Boeing officials claim that the cash infusion from the government “will be used for payments to suppliers to maintain the health of the supply chain.” However, its actions in the wake of the 2008 bailout of Wall Street indicate that the bulk of the money will go to push up Boeing stock and the wealth of executives, hedge funds and major shareholders, which is tied to the massive inflation of share values.
From 2014 to 2019, it spent just under $60 billion on stock buybacks and dividends, all of which went into the pockets of its wealthy investors and top shareholders. This includes ex-CEO Dennis Muilenburg, who oversaw the introduction of the deadly Max 8 jet.

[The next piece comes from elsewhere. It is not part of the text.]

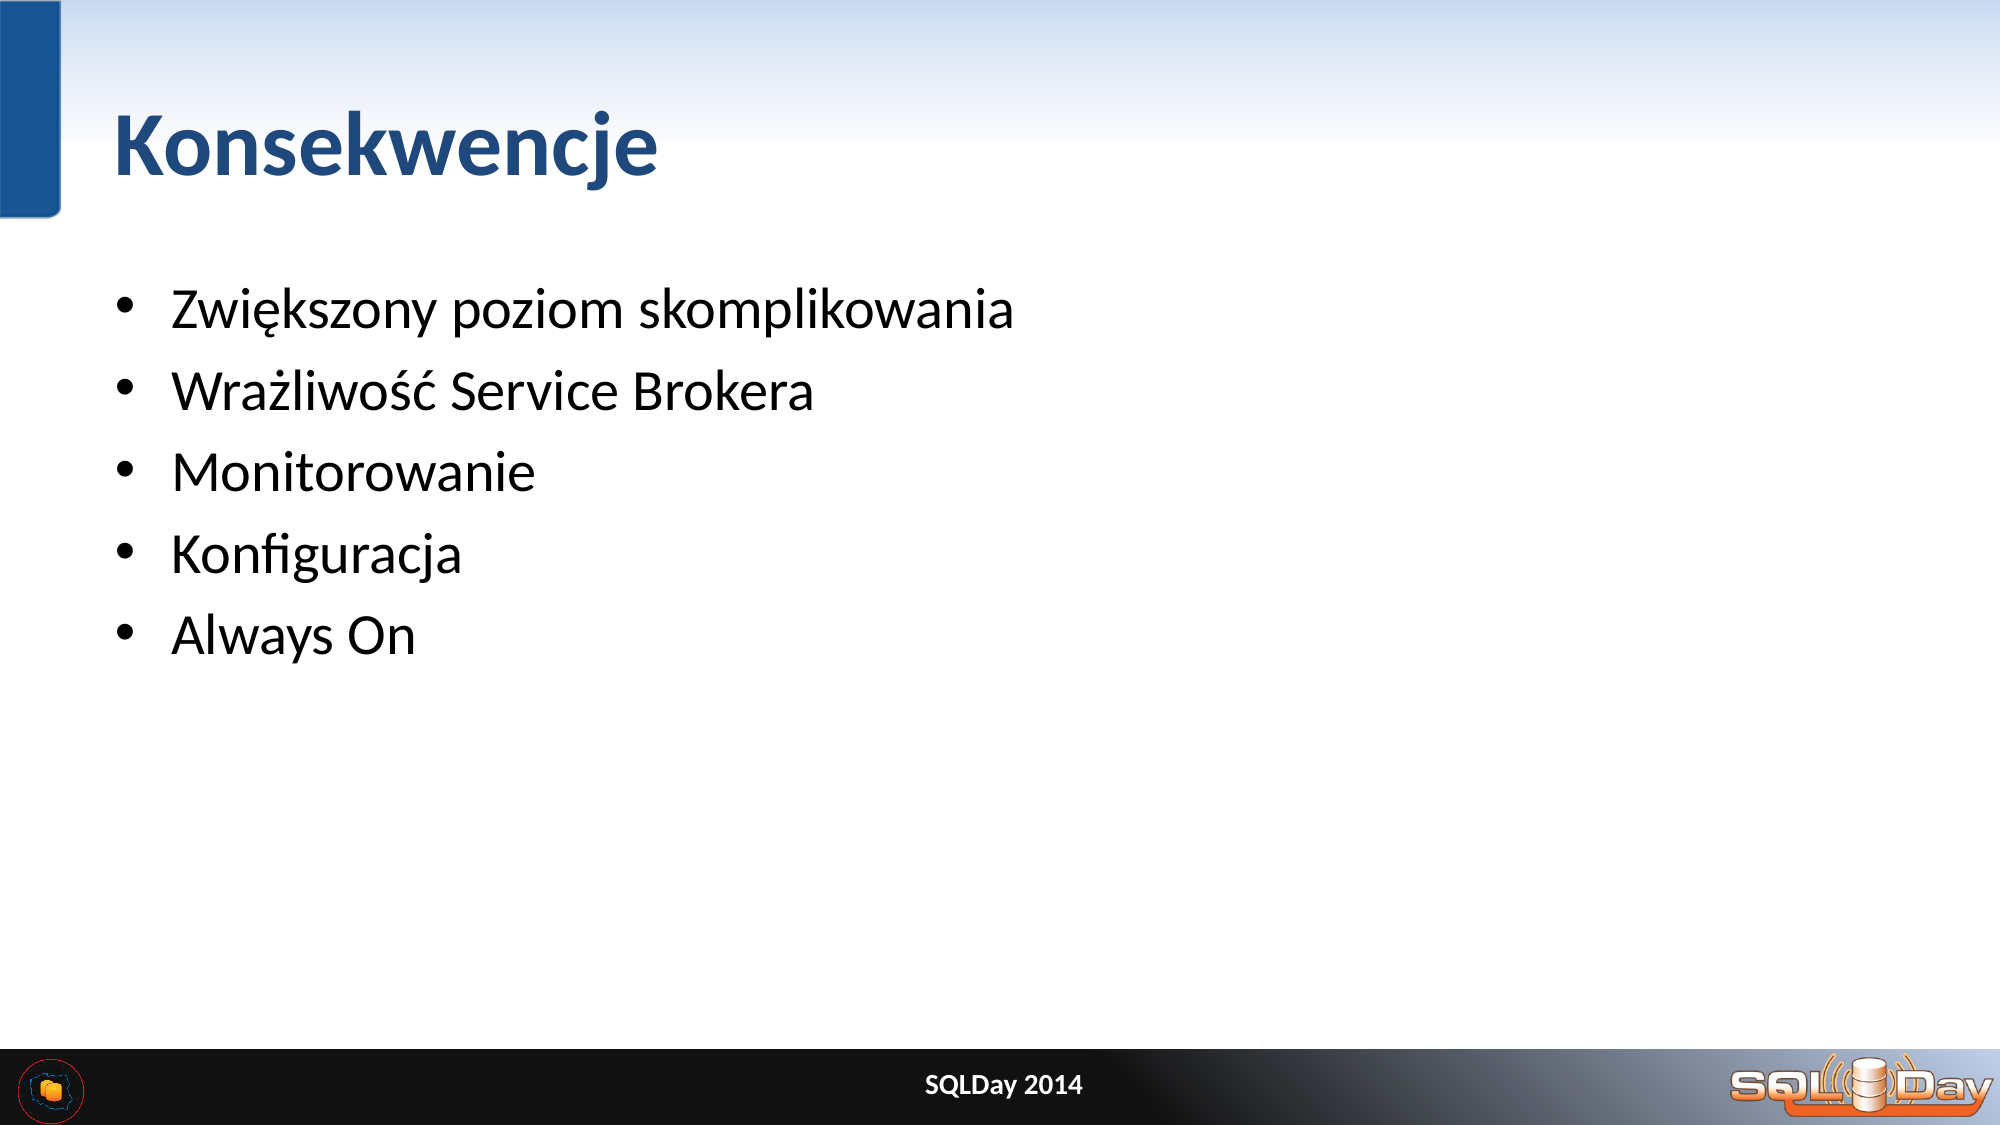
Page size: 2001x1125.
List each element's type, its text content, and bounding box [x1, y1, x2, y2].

It is worth noting that the $60 billion figure equals what Boeing requested from the government last week. In a statement, the firm said it “supports a minimum of $60 billion… for the aerospace manufacturing industry.” Boeing would receive the lion’s share of any such bailout.
The massive sums being provided to Boeing sharply contrast with the pittance the corporate giant has provided for the 346 families that lost loved ones in the two crashes. Each received a mere $144,500 per crash victim from an account that is overseen by notorious Wall Street “fixer” Kenneth Feinburg. He is acting to defend the airplane manufacturer’s profits and refurbish its public image.

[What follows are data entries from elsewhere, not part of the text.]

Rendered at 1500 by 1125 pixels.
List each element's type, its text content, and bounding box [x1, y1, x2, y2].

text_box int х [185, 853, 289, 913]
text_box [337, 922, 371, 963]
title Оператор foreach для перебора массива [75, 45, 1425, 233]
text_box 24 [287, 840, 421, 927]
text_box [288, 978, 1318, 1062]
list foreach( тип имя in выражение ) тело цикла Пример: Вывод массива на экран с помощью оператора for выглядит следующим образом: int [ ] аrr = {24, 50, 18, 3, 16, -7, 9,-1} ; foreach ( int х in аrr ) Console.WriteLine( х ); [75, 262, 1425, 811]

The money to the crash victims also pales in comparison to the money made by the current suite of Boeing executives who sold off a great deal of stock just before the markets began to tank at the end of February and beginning of March. These include President and CEO of Boeing Defense Space & Security Leanne Caret, who sold $5.9 million worth of stock, Executive Vice President Ted Colbert ($2.4 million), Senior Vice President B. Marc Allen ($2.3 million) and President and CEO of Boeing Commercial Airplanes Stanley A. Deal ($2.5 million).
During this same period, these executives rewarded themselves with gifts of stock worth, at their 2019 height, $3.9 million, $2.3 million, $1.7 million and $4.0 million, respectively. At least nine other members of Boeing’s leadership received similar sums in the past month.
Boeing’s major investors also stand to make a killing off the company’s rising share prices. These include The Vanguard Group, Inc., which currently owns $11 billion in shares, Newport Trust Co., with $8.4 billion, and T. Rowe Price Associates, Inc., holding $8.2 billion. If Boeing’s stock returns to its previous values, these companies stand to more than double the value of what they currently own.